Ban country-specific student societies in Universities, says professor

Cross Section of Student Society
Universities should ban country-specific student societies to encourage international students to integrate, a professor has claimed.
 Although such a step could be seen as “social engineering” it could build bridges between those coming from abroad to study and their British counterparts, said Paul White, pro-vice chancellor for learning an teaching at the University of Sheffield.

While universities are generally good at helping students form friendships they also create “close communities of students who don’t interact with each other”, Professor White said.

For example Chinese, Indian and British students all tend to stick with their national groups, he claimed.

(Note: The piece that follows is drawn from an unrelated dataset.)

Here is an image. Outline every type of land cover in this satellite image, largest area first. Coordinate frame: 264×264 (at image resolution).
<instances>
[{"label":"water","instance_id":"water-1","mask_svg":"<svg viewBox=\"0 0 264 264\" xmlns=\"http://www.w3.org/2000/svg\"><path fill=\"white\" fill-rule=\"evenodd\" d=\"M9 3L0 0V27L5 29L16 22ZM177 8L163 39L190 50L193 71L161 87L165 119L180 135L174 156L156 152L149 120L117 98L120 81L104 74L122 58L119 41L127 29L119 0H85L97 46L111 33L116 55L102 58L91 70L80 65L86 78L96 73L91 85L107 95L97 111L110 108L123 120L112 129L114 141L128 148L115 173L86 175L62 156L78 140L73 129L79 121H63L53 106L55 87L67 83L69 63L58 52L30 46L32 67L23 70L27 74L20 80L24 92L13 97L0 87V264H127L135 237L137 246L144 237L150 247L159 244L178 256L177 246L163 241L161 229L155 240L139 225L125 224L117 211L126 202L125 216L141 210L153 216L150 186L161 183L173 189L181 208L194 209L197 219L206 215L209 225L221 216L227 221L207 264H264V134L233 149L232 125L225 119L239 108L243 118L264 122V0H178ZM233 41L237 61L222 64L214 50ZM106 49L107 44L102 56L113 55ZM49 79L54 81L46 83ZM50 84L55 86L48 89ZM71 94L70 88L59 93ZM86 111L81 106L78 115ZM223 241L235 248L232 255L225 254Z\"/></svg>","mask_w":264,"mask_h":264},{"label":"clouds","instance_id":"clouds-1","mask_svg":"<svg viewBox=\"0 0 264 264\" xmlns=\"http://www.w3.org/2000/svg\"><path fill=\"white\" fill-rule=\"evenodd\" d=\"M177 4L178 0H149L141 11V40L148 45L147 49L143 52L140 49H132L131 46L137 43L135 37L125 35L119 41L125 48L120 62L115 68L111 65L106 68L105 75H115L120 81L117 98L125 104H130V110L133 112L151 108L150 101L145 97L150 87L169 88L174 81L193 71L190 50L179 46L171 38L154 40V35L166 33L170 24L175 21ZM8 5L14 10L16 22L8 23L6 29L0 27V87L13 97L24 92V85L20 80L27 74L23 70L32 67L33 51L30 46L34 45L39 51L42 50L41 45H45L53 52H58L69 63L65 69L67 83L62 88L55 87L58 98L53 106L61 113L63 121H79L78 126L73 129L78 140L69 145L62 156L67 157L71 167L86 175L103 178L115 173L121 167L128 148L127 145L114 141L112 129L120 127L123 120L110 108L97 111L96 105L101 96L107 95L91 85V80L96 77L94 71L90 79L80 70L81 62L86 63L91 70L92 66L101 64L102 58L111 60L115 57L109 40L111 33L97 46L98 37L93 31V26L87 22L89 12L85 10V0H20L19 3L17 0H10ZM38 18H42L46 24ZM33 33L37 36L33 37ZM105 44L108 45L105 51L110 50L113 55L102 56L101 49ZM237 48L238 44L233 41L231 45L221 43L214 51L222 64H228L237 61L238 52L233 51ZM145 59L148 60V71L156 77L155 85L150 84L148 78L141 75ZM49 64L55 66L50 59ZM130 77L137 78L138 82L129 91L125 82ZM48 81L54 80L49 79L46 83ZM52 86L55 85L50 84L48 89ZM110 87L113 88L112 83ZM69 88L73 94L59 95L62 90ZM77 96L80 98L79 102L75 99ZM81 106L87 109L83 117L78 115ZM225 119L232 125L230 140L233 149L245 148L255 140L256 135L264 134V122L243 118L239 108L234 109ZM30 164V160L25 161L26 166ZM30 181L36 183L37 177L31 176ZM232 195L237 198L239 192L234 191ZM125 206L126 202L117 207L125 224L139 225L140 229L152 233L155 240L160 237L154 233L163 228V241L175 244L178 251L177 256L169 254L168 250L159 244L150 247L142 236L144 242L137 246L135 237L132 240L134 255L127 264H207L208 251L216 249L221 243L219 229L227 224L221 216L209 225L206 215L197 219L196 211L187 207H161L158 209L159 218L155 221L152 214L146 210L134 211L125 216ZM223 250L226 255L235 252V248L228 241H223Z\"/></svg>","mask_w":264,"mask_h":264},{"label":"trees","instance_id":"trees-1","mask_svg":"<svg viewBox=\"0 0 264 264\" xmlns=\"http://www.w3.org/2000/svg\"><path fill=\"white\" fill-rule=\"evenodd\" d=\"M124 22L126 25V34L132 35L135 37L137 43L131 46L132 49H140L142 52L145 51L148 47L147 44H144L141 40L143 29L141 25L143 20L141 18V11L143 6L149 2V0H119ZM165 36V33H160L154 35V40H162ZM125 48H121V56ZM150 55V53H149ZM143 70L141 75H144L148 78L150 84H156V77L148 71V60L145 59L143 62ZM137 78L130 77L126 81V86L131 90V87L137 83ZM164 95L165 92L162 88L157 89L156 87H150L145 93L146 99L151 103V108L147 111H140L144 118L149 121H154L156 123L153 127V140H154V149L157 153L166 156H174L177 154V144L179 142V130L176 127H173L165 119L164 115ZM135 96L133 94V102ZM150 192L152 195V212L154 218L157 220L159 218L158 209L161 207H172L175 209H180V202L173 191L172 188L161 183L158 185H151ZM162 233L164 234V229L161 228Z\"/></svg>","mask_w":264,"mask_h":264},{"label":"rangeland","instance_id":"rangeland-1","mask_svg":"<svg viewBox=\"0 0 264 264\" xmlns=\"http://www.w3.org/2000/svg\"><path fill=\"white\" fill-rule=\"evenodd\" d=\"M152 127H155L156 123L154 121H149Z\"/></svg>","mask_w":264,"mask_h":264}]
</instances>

An international faculty of Sheffield University - City College, in Thessaloniki, Greece – has already banned national student societies, he told the Westminster Higher Education Conference.

“They want their students from the Balkan region not to feel that they are Serbs of Kosovans or Macedonians,” he said.

British institutions, he argued, should take it upon themselves to get communities to interact, even if the act strayed into the realms of “social engineering”.

Simple steps could be taken such as not allowing students to pick their class groups and ensuring “mixed communities” when allocating housing, he told the conference on internationalism.

Professor White added that it was an “interesting idea” that he was “throwing out there”, the Times Higher Education magazine reported.

But he also questioned how many students actually wanted to broaden their cultural horizons and some foreign students only want the knowledge of the university and not the “true international experience”.

Alex Bols, executive director of the 1994 Group, which brings together research intensive universities, suggested that the isolation may occur because international students arrive on campus a week earlier and form their first friendships with other foreign students.